THE DATA START

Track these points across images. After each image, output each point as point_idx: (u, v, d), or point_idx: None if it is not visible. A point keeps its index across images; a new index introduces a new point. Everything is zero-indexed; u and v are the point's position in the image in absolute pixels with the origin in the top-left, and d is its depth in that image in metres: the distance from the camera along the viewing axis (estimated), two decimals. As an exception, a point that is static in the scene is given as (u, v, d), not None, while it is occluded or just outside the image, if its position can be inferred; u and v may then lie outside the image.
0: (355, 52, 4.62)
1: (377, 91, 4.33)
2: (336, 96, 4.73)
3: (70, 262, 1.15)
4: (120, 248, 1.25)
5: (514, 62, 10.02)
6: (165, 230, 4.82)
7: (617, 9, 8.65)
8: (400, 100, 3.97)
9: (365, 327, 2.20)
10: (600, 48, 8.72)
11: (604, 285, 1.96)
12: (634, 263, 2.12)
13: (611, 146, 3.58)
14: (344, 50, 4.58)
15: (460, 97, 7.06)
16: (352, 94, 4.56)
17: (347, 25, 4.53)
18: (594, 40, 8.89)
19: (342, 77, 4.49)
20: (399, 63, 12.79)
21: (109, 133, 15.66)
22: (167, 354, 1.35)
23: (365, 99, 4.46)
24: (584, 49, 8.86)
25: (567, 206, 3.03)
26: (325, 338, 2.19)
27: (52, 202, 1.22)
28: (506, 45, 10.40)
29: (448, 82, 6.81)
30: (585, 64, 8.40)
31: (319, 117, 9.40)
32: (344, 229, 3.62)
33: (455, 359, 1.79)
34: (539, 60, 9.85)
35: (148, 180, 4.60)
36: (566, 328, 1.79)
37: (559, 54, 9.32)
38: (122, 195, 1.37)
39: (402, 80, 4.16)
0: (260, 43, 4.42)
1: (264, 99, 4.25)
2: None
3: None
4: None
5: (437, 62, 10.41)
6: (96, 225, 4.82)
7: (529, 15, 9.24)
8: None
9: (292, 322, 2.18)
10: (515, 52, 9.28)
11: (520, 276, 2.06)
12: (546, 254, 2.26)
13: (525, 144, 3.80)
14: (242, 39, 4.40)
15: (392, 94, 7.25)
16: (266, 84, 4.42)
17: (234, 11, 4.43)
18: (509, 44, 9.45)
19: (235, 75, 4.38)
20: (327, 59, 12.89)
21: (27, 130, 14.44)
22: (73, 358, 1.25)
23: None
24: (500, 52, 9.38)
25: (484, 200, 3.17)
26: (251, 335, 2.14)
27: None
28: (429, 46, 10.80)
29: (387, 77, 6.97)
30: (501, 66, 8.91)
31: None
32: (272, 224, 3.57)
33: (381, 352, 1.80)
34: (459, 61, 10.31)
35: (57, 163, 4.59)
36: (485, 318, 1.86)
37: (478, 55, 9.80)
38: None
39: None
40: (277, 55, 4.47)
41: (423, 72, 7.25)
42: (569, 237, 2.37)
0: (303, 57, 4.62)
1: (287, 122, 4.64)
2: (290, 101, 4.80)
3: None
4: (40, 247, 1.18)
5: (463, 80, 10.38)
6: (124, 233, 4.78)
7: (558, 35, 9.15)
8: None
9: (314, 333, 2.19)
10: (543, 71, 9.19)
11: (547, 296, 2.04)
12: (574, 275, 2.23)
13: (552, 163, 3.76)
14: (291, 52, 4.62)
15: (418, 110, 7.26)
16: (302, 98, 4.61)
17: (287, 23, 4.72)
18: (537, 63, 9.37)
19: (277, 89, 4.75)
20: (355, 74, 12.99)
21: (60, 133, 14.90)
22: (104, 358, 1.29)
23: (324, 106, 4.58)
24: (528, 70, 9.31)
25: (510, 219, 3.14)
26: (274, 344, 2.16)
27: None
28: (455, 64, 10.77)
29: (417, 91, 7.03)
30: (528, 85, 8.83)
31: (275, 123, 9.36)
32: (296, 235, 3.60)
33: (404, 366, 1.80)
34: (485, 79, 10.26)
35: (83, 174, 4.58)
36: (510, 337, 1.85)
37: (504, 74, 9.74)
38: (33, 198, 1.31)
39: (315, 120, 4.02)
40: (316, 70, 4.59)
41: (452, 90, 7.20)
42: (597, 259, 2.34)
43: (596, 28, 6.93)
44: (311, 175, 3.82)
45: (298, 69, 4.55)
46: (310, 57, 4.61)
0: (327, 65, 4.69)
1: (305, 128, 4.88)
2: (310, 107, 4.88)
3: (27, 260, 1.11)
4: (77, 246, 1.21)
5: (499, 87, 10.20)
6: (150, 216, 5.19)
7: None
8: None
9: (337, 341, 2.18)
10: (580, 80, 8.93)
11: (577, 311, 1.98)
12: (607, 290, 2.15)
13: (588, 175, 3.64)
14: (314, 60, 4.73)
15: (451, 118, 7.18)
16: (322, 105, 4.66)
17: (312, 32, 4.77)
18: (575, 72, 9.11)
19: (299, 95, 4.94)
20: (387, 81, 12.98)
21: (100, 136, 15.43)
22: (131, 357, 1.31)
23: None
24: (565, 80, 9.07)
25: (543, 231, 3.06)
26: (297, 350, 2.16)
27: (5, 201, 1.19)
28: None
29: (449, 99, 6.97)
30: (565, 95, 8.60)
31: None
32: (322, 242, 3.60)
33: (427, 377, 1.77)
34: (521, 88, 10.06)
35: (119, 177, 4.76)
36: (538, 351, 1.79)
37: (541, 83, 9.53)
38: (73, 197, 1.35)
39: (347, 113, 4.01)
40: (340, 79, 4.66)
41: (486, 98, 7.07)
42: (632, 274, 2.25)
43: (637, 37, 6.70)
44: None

THE DATA END

### WHAT TO PRODUCE
Without omitting anything, output the data verbatim.

### RESULT OF THIS EXERCISE
Track these points across images. After each image, output each point as point_idx: (u, v, d), or point_idx: None if it is not visible. A point keeps its index across images; a new index introduces a new point. Everything is zero-indexed; u and v are the point's position in the image in absolute pixels with the origin in the top-left, and d is its depth in that image in metres: the distance from the camera along the viewing axis (estimated), two decimals. As an exception, a point that is static in the scene is given as (u, v, d), not None, while it is occluded or just outside the image, if its position can be inferred; u and v may then lie outside the image.
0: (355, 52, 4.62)
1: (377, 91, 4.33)
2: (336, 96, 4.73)
3: (70, 262, 1.15)
4: (120, 248, 1.25)
5: (514, 62, 10.02)
6: (165, 230, 4.82)
7: (617, 9, 8.65)
8: (400, 100, 3.97)
9: (365, 327, 2.20)
10: (600, 48, 8.72)
11: (604, 285, 1.96)
12: (634, 263, 2.12)
13: (611, 146, 3.58)
14: (344, 50, 4.58)
15: (460, 97, 7.06)
16: (352, 94, 4.56)
17: (347, 25, 4.53)
18: (594, 40, 8.89)
19: (342, 77, 4.49)
20: (399, 63, 12.79)
21: (109, 133, 15.66)
22: (167, 354, 1.35)
23: (365, 99, 4.46)
24: (584, 49, 8.86)
25: (567, 206, 3.03)
26: (325, 338, 2.19)
27: (52, 202, 1.22)
28: (506, 45, 10.40)
29: (448, 82, 6.81)
30: (585, 64, 8.40)
31: (319, 117, 9.40)
32: (344, 229, 3.62)
33: (455, 359, 1.79)
34: (539, 60, 9.85)
35: (148, 180, 4.60)
36: (566, 328, 1.79)
37: (559, 54, 9.32)
38: (122, 195, 1.37)
39: (402, 80, 4.16)
0: (260, 43, 4.42)
1: (264, 99, 4.25)
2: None
3: None
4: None
5: (437, 62, 10.41)
6: (96, 225, 4.82)
7: (529, 15, 9.24)
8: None
9: (292, 322, 2.18)
10: (515, 52, 9.28)
11: (520, 276, 2.06)
12: (546, 254, 2.26)
13: (525, 144, 3.80)
14: (242, 39, 4.40)
15: (392, 94, 7.25)
16: (266, 84, 4.42)
17: (234, 11, 4.43)
18: (509, 44, 9.45)
19: (235, 75, 4.38)
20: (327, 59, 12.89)
21: (27, 130, 14.44)
22: (73, 358, 1.25)
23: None
24: (500, 52, 9.38)
25: (484, 200, 3.17)
26: (251, 335, 2.14)
27: None
28: (429, 46, 10.80)
29: (387, 77, 6.97)
30: (501, 66, 8.91)
31: None
32: (272, 224, 3.57)
33: (381, 352, 1.80)
34: (459, 61, 10.31)
35: (57, 163, 4.59)
36: (485, 318, 1.86)
37: (478, 55, 9.80)
38: None
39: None
40: (277, 55, 4.47)
41: (423, 72, 7.25)
42: (569, 237, 2.37)
0: (303, 57, 4.62)
1: (287, 122, 4.64)
2: (290, 101, 4.80)
3: None
4: (40, 247, 1.18)
5: (463, 80, 10.38)
6: (124, 233, 4.78)
7: (558, 35, 9.15)
8: None
9: (314, 333, 2.19)
10: (543, 71, 9.19)
11: (547, 296, 2.04)
12: (574, 275, 2.23)
13: (552, 163, 3.76)
14: (291, 52, 4.62)
15: (418, 110, 7.26)
16: (302, 98, 4.61)
17: (287, 23, 4.72)
18: (537, 63, 9.37)
19: (277, 89, 4.75)
20: (355, 74, 12.99)
21: (60, 133, 14.90)
22: (104, 358, 1.29)
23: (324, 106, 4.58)
24: (528, 70, 9.31)
25: (510, 219, 3.14)
26: (274, 344, 2.16)
27: None
28: (455, 64, 10.77)
29: (417, 91, 7.03)
30: (528, 85, 8.83)
31: (275, 123, 9.36)
32: (296, 235, 3.60)
33: (404, 366, 1.80)
34: (485, 79, 10.26)
35: (83, 174, 4.58)
36: (510, 337, 1.85)
37: (504, 74, 9.74)
38: (33, 198, 1.31)
39: (315, 120, 4.02)
40: (316, 70, 4.59)
41: (452, 90, 7.20)
42: (597, 259, 2.34)
43: (596, 28, 6.93)
44: (311, 175, 3.82)
45: (298, 69, 4.55)
46: (310, 57, 4.61)
0: (327, 65, 4.69)
1: (305, 128, 4.88)
2: (310, 107, 4.88)
3: (27, 260, 1.11)
4: (77, 246, 1.21)
5: (499, 87, 10.20)
6: (150, 216, 5.19)
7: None
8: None
9: (337, 341, 2.18)
10: (580, 80, 8.93)
11: (577, 311, 1.98)
12: (607, 290, 2.15)
13: (588, 175, 3.64)
14: (314, 60, 4.73)
15: (451, 118, 7.18)
16: (322, 105, 4.66)
17: (312, 32, 4.77)
18: (575, 72, 9.11)
19: (299, 95, 4.94)
20: (387, 81, 12.98)
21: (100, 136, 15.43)
22: (131, 357, 1.31)
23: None
24: (565, 80, 9.07)
25: (543, 231, 3.06)
26: (297, 350, 2.16)
27: (5, 201, 1.19)
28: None
29: (449, 99, 6.97)
30: (565, 95, 8.60)
31: None
32: (322, 242, 3.60)
33: (427, 377, 1.77)
34: (521, 88, 10.06)
35: (119, 177, 4.76)
36: (538, 351, 1.79)
37: (541, 83, 9.53)
38: (73, 197, 1.35)
39: (347, 113, 4.01)
40: (340, 79, 4.66)
41: (486, 98, 7.07)
42: (632, 274, 2.25)
43: (637, 37, 6.70)
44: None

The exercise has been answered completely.